Was ist angebracht in der gegebenen Situation? Kirche muss daran gelegen sein, den Menschen die nährende Speise ihres Gottes, seine im eucharistischen Mahl zugesprochene Gegenwart nicht vorzuenthalten. Eucharistie möglich machen – auch unter hygienepolizeilicher Einschränkung der Lebensräume, darum muss es doch jetzt gehen! Die Kirche kennt seit frühester Zeit eine angemessene Antwort auf die erzwungene Reduktion ins Private: es ist die Hauskirche, der Ort, "wo zwei oder drei zusammen sind in meinem Namen". Mit denen das Herrenmahl feiern, die nun Schicksalsgenossinnen und -genossen sind im Exil von Haus und Heim. Es dort feiern, wo das als eine gemeinsame Praxis auch wirklich möglich ist, anstatt Mitte und Höhepunkt des Glaubens zu delegieren oder zu konsumieren. Welcher Bischof oder Papst hat angesichts des geistlichen Mangels den Mut, das Sonderformular dafür herauszugeben, einmalig, gerade zu Ostern, aber verpflichtet dem einen, das uns allen zum Leben fehlt? Es ist vollkommen klar: Kanonisch und liturgierechtlich wäre das Neuland, das kultische Gedächtnismahl ohne Geweihten. Aber verlangt nicht der Notstand, in dem sich das Volk Gottes ohne Zweifel befindet, danach, über ungewöhnliche Schritte nachzudenken? Jetzt musst du blühen – so sagt es Angelus Silesius, der schlesische Dichter und Mystiker, ebenfalls im Angesicht einer – noch viel schlimmeren – Krise.

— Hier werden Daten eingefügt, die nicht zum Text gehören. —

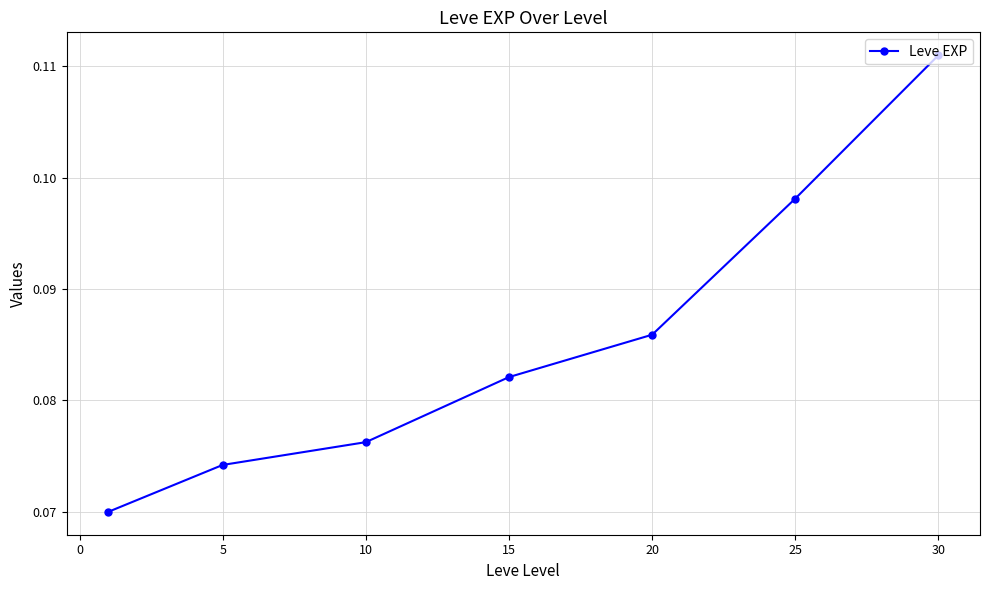

True or false: the data has more than 1 interior local peaks.

False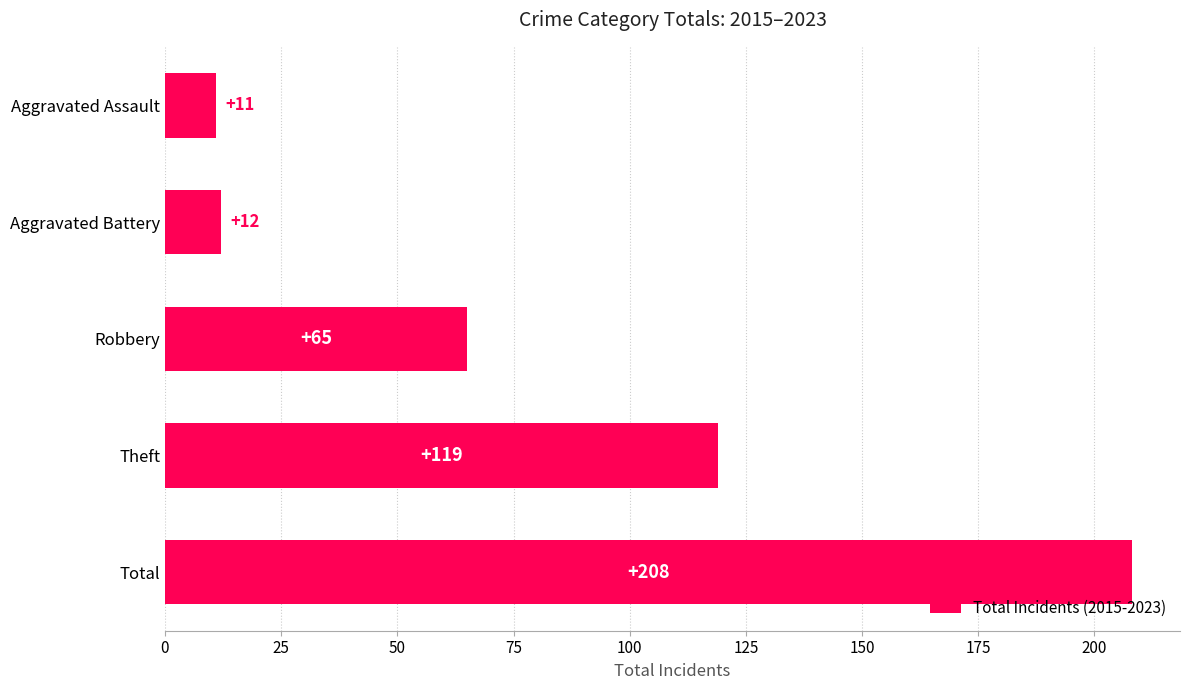

Is it true that the value at Aggravated Battery is 12?

True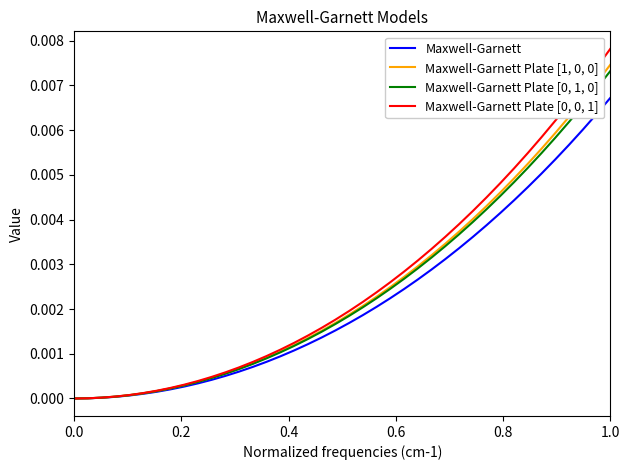

Is this an area chart (filled region under the line)?

No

Blüh’ auf, gefrorner Christ, der Mai ist vor der Tür,
du bleibest ewig tot, blühst du nicht jetzt und hier.

(Cherubinischer Wandersmann, III/90)

Von Daniel Bogner

Der Autor

Daniel Bogner lebt in Münster und ist Professor für Moraltheologie und Ethik an der Universität Fribourg/Schweiz. Zuletzt ist von ihm erschienen: "Ihr macht uns die Kirche kaputt...doch wir lassen das nicht zu!" (Herder Verlag, 160 Seiten, 16 Euro).